If you have a pre-existing medical condition, that means you have a disease or illness for which you had symptoms, required treatment, or which you were aware of, although you did not seek treatment for it before the start of your medical insurance policy.
Insurers may consider any medical condition you may have had in your life before buying an individual medical plan as a pre-existing condition.
Here we will look at the key things to consider if you have a pre-existing medical condition when considering buying medical insurance or switching providers or plan:
Table of contents
1. How do insurers become aware of my pre-existing condition?
The insurers will ask you to fill out a medical questionnaire if you do not apply for a moratorium contract. You must respond to the best of your ability and reveal any condition before the start of the insurance plan. If you do not and in full awareness conceal a condition or hold back information, this means you risk having your claim dismissed and the insurance contract invalid.
2. How do insurance providers handle pre-existing conditions?
There are 4 key avenues the insurer deal with pre-existing conditions:
Exclusion of the Condition
Your policy won’t cover exclusion. All disease-related treatment costs will not be repaid.
Moratorium or Waiting Period
Some pre-existing conditions arose a long time ago and are no longer showing symptoms. Occasionally, it is possible to ask the insurer to apply a moratorium which is a defined time period during which you will not get coverage for your medical costs. The length of such waiting periods are normally 2 years. Unless any symptoms happened during that time, your condition will be officially covered at the end of it.
Premium Loading
Some insurers cover pre-existing conditions in return for a higher premium. Since the disease is no longer a risk however it is most likely to happen, the premium cannot be as low as for someone perfectly healthy.
Group coverage
An upside of being covered as an employee under group coverage is the fact that coverage is always there for pre-existing conditions.

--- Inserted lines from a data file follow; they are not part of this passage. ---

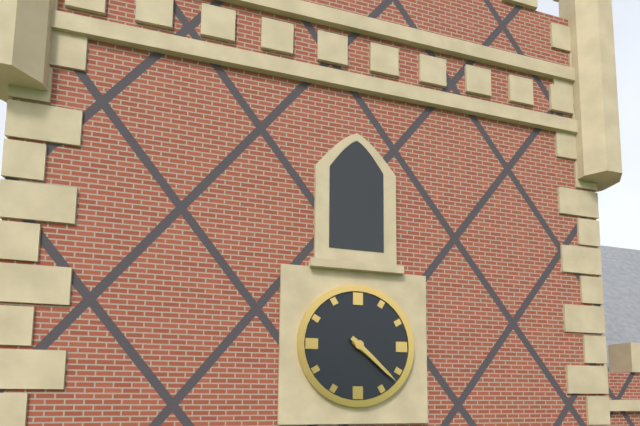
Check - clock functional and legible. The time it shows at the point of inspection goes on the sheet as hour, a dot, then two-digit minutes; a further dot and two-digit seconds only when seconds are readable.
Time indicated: 4.22
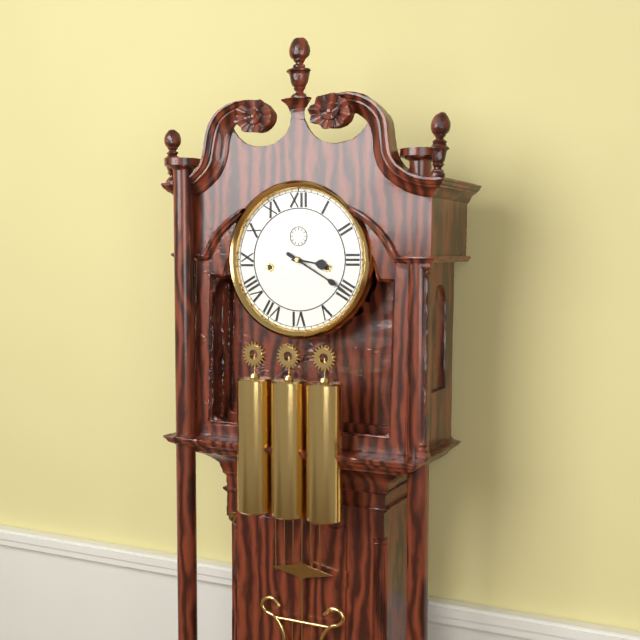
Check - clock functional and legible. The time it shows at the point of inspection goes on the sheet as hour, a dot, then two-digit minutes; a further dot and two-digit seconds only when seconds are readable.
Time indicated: 3.20
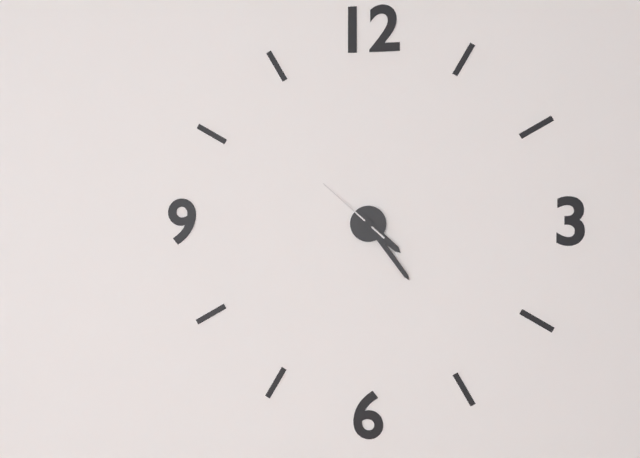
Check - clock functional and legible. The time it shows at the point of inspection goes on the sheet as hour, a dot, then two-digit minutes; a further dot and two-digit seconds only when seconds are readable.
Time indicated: 4.24.52
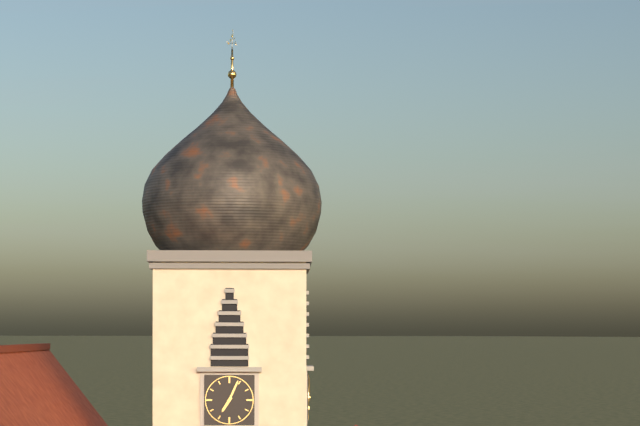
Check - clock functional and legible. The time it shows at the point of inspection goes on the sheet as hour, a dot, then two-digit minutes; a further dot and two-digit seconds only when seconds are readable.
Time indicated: 7.04
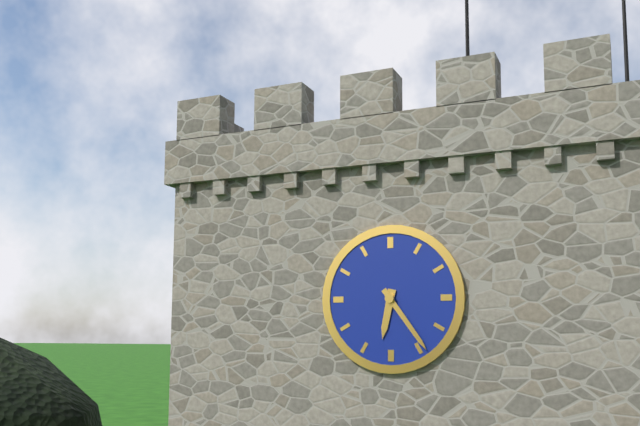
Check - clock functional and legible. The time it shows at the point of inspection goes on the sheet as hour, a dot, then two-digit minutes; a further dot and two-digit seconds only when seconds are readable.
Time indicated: 6.24
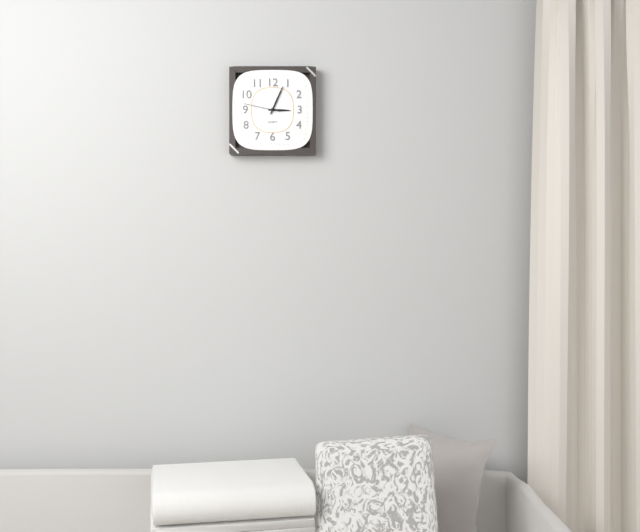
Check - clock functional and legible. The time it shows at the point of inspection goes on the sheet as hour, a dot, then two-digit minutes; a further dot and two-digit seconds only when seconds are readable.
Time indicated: 3.04
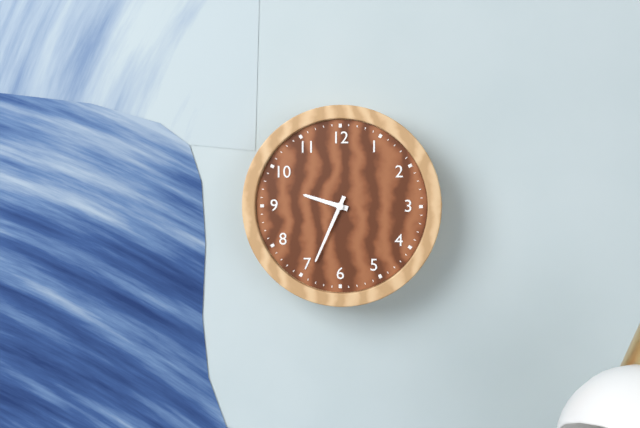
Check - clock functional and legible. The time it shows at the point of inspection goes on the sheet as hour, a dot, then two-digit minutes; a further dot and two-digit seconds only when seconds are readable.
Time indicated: 9.34
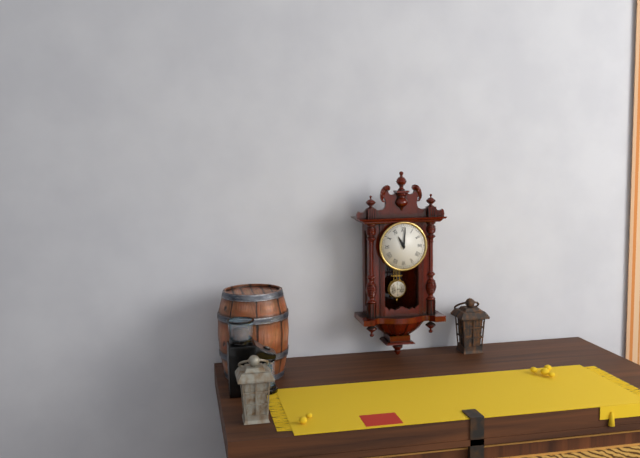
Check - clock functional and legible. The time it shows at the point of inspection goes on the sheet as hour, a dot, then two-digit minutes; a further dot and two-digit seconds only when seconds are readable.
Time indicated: 11.01
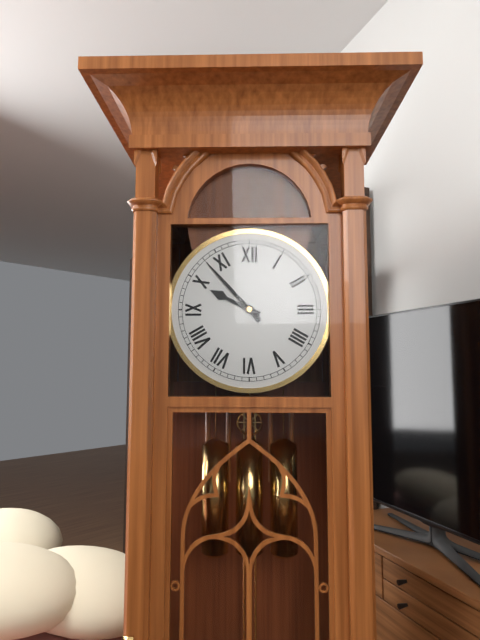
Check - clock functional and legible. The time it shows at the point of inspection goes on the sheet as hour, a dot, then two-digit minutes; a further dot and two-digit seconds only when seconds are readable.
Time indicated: 9.53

If you quit your job you may ask for converting the group coverage into the individual cover so the pre-existing conditions can stay covered. Portability is also known as “guarantee of conversion”.
3. What are the risks of not disclosing your pre-existing conditions?
In full consciousness, if you conceal your pre-existing conditions from the insurer and your insurer discovers, here is what can take place:
- The insurer can end your policy at once. Then you lose your medical protection and you are probably asked to pay back all the medical claims for which you were repaid.
- The insurer can use an exclusion retroactively. You stay covered but you are ineligible for past or future claim reimbursements with the condition that is currently officially excluded.
- The insurer can use a loading retroactively. You get coverage but with a surcharge on your premium.